### TASK DIRECTIONS
After finding the line with "immunohistochemistry histopathology image" in the data below, set down exactly each line through the one with "adenocarcinoma (prostate) stained", inclusive, and stop there.

### AVAILABLE DATA
****************
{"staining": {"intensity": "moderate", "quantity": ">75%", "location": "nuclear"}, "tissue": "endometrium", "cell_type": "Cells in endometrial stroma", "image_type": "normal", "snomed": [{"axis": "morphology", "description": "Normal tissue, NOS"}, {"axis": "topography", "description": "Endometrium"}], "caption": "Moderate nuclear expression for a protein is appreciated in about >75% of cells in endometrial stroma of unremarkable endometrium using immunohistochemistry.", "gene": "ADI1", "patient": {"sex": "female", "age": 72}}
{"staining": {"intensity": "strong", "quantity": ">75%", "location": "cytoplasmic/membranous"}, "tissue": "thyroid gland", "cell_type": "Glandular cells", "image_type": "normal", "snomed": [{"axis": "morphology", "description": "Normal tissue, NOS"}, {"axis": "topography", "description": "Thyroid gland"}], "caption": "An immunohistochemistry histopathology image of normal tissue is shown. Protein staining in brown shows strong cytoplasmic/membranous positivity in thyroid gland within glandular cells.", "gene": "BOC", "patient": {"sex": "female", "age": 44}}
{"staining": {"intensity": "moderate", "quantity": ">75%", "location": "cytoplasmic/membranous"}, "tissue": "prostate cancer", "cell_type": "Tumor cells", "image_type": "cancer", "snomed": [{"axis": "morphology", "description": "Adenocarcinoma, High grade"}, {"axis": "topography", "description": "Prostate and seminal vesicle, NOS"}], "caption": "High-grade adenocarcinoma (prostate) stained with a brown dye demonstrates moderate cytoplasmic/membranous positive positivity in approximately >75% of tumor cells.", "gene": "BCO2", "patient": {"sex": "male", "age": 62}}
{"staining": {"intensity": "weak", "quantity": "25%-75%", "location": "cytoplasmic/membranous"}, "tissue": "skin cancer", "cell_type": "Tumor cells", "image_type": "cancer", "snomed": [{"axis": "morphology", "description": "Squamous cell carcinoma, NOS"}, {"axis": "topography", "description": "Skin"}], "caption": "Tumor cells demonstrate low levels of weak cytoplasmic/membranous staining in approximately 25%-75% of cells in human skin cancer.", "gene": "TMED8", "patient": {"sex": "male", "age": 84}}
****************
### OUTPUT FOR THIS TASK
{"staining": {"intensity": "strong", "quantity": ">75%", "location": "cytoplasmic/membranous"}, "tissue": "thyroid gland", "cell_type": "Glandular cells", "image_type": "normal", "snomed": [{"axis": "morphology", "description": "Normal tissue, NOS"}, {"axis": "topography", "description": "Thyroid gland"}], "caption": "An immunohistochemistry histopathology image of normal tissue is shown. Protein staining in brown shows strong cytoplasmic/membranous positivity in thyroid gland within glandular cells.", "gene": "BOC", "patient": {"sex": "female", "age": 44}}
{"staining": {"intensity": "moderate", "quantity": ">75%", "location": "cytoplasmic/membranous"}, "tissue": "prostate cancer", "cell_type": "Tumor cells", "image_type": "cancer", "snomed": [{"axis": "morphology", "description": "Adenocarcinoma, High grade"}, {"axis": "topography", "description": "Prostate and seminal vesicle, NOS"}], "caption": "High-grade adenocarcinoma (prostate) stained with a brown dye demonstrates moderate cytoplasmic/membranous positive positivity in approximately >75% of tumor cells.", "gene": "BCO2", "patient": {"sex": "male", "age": 62}}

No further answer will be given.